### Action item:
Reproduce the material word for word, starting with the line containing "Which slice is the largest?" and continuing through its final line, both included.

### Input records:
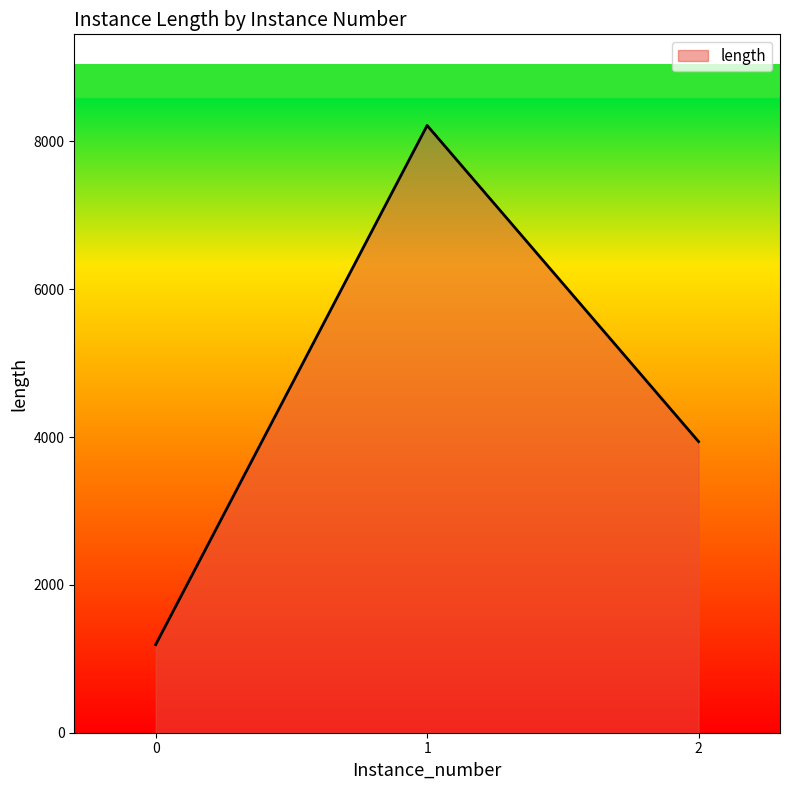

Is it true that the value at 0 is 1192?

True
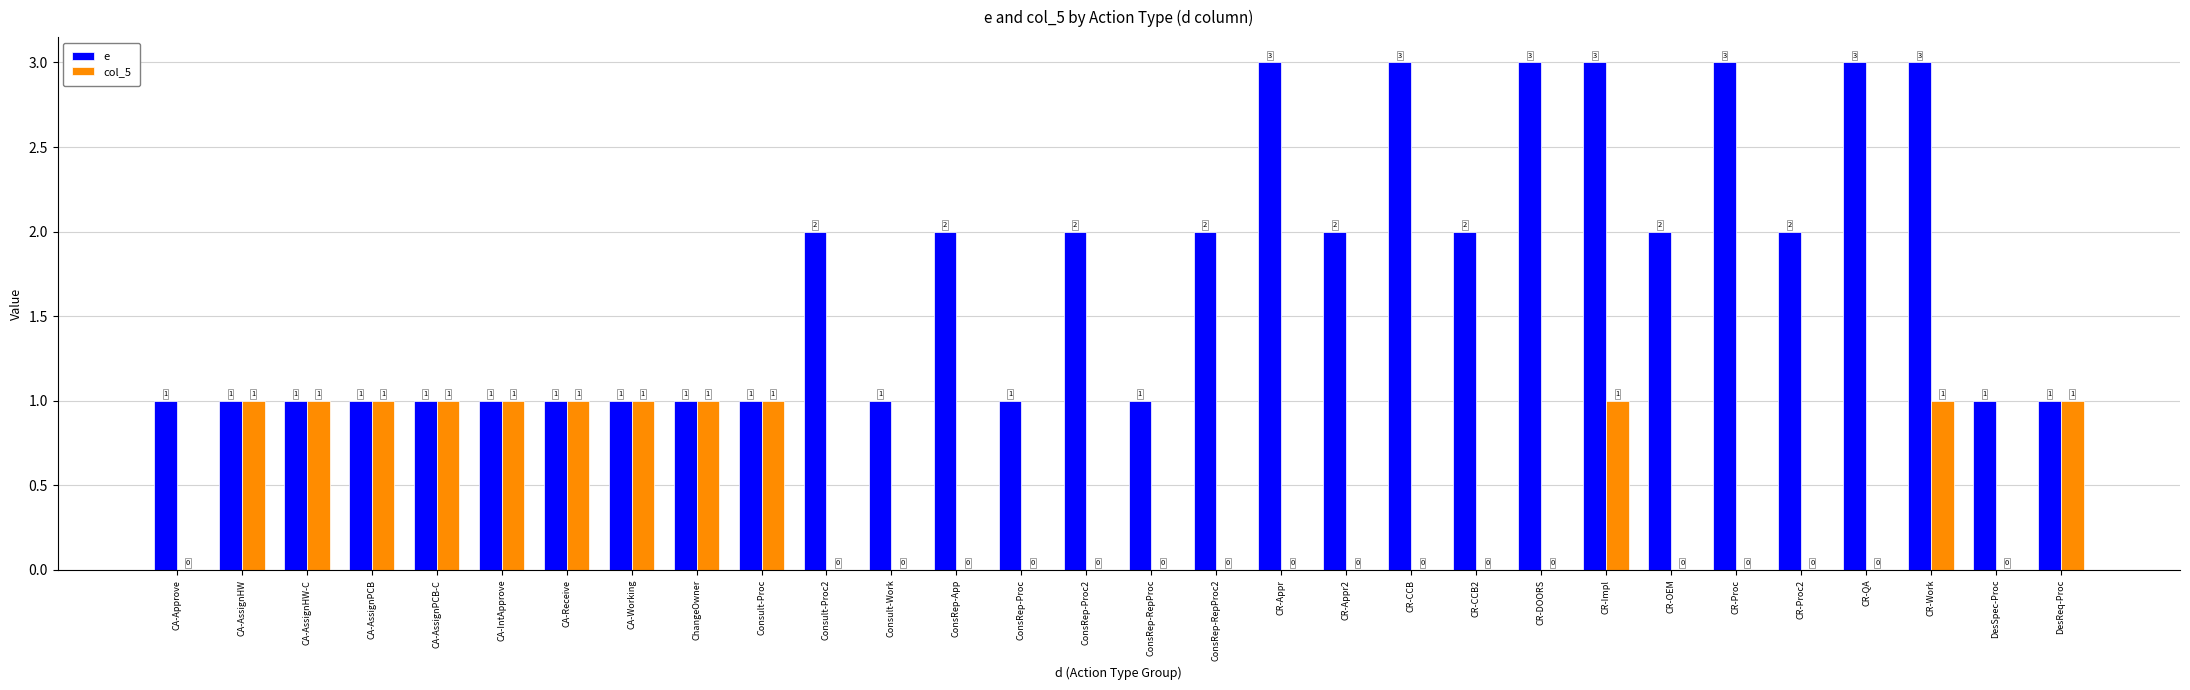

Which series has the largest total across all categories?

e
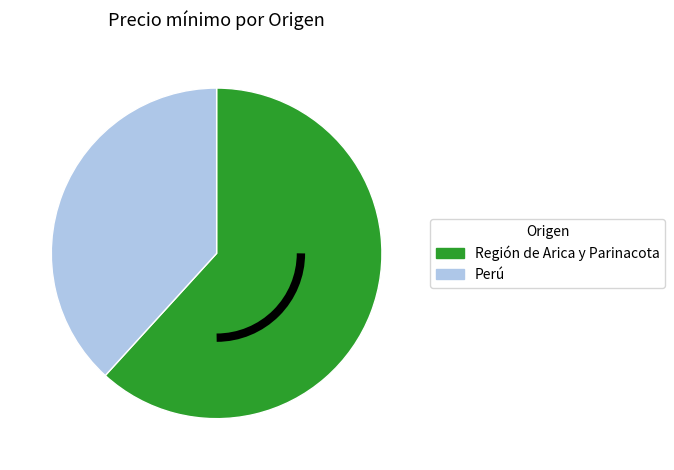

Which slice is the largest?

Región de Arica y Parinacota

### Solution to this task:
Which slice is the largest?

Región de Arica y Parinacota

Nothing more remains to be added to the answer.